* Aim of the exercise *
Recast each line of the listing below as a Markdown table with two columns, "Row" for the sequential number and "Entry" for the text of the line, and omit any blank lines. Leave the pictures out of the table.

* Extracted information *
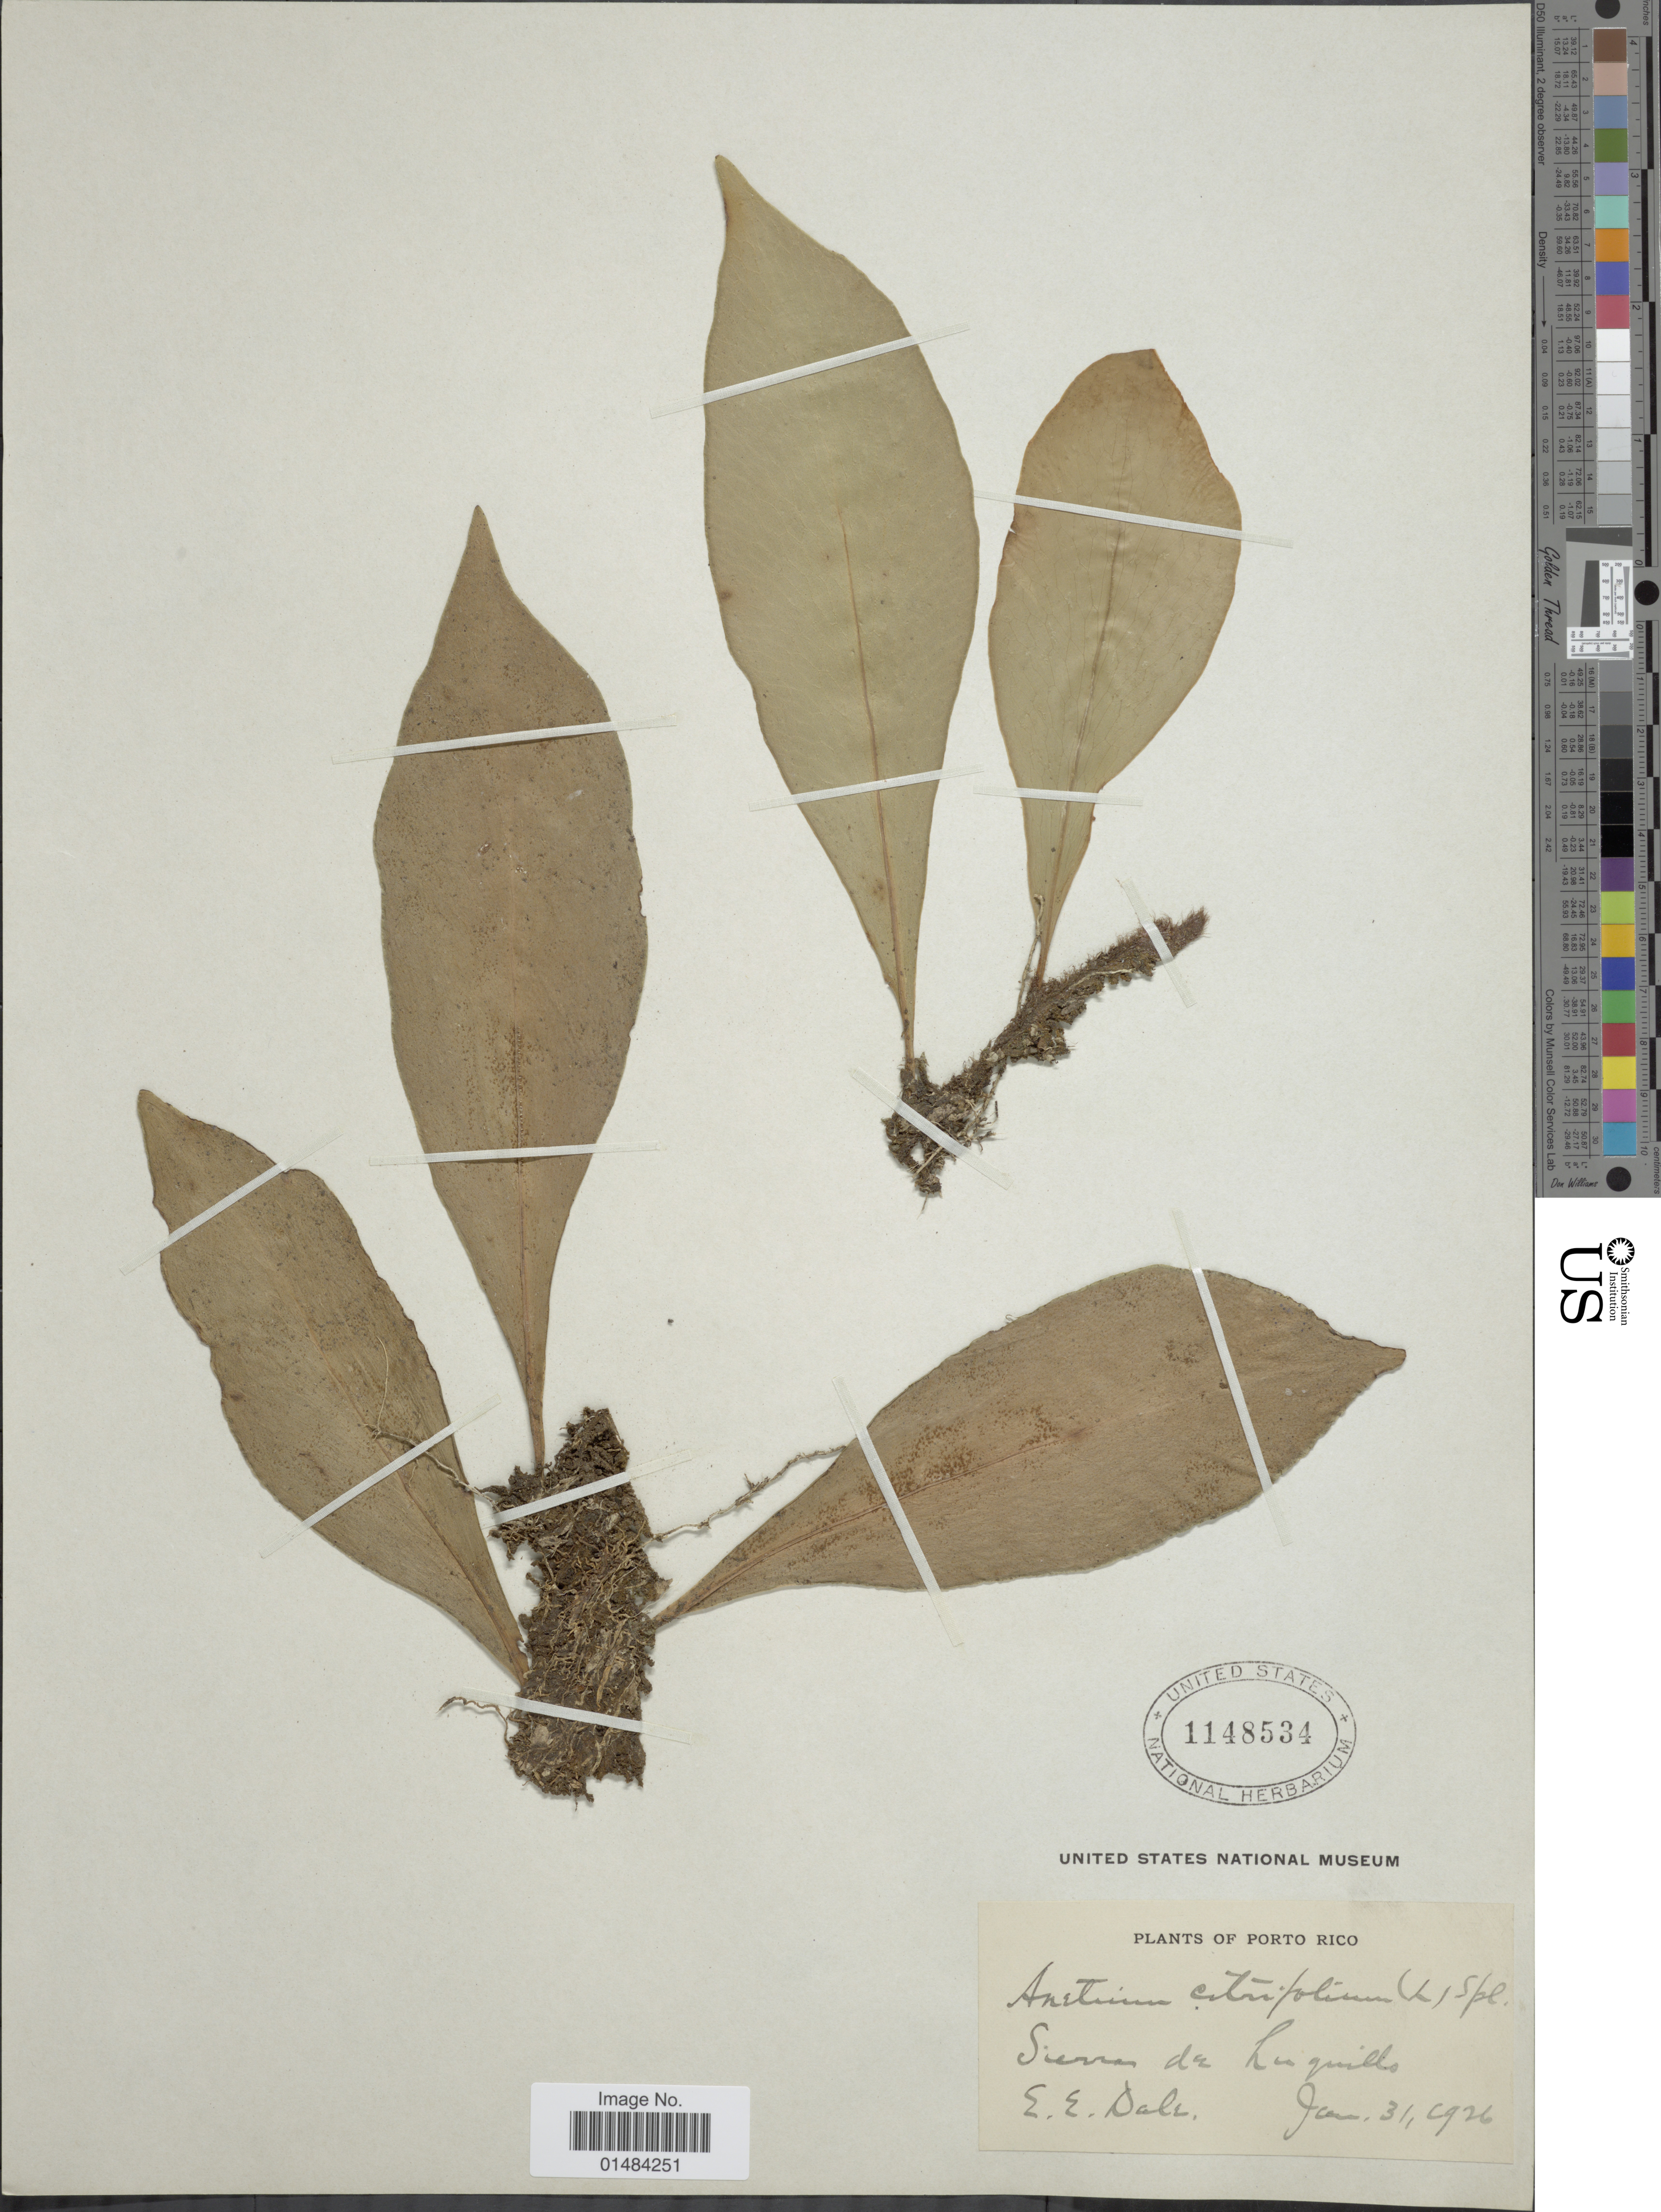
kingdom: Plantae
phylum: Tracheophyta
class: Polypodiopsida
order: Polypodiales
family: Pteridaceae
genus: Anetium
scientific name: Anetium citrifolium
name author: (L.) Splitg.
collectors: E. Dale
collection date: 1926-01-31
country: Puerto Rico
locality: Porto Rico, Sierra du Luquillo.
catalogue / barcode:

* Reply *
| Row | Entry |
|---|---|
| 1 | kingdom: Plantae |
| 2 | phylum: Tracheophyta |
| 3 | class: Polypodiopsida |
| 4 | order: Polypodiales |
| 5 | family: Pteridaceae |
| 6 | genus: Anetium |
| 7 | scientific name: Anetium citrifolium |
| 8 | name author: (L.) Splitg. |
| 9 | collectors: E. Dale |
| 10 | collection date: 1926-01-31 |
| 11 | country: Puerto Rico |
| 12 | locality: Porto Rico, Sierra du Luquillo. |
| 13 | catalogue / barcode: |